Dataset entries
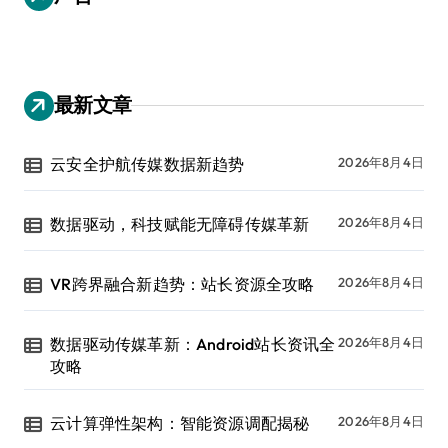
最新文章
云安全护航传媒数据新趋势
2026年8月4日
数据驱动，科技赋能无障碍传媒革新
2026年8月4日
VR跨界融合新趋势：站长资源全攻略
2026年8月4日
数据驱动传媒革新：Android站长资讯全
2026年8月4日
攻略
云计算弹性架构：智能资源调配揭秘
2026年8月4日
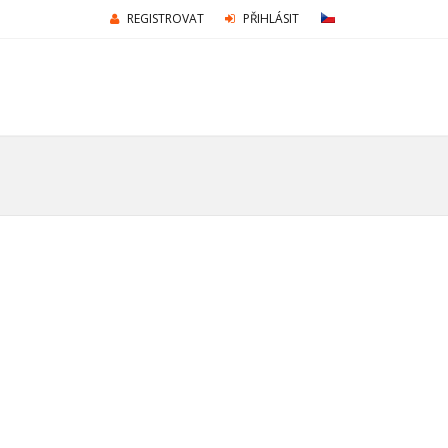
REGISTROVAT
PŘIHLÁSIT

Work required
Convert the lines above into a JSON list of strings with one string per line, skipping blank lines. Omit the pictures from the output.

Result
[
  "最新文章",
  "云安全护航传媒数据新趋势",
  "2026年8月4日",
  "数据驱动，科技赋能无障碍传媒革新",
  "2026年8月4日",
  "VR跨界融合新趋势：站长资源全攻略",
  "2026年8月4日",
  "数据驱动传媒革新：Android站长资讯全",
  "2026年8月4日",
  "攻略",
  "云计算弹性架构：智能资源调配揭秘",
  "2026年8月4日",
  "REGISTROVAT",
  "PŘIHLÁSIT"
]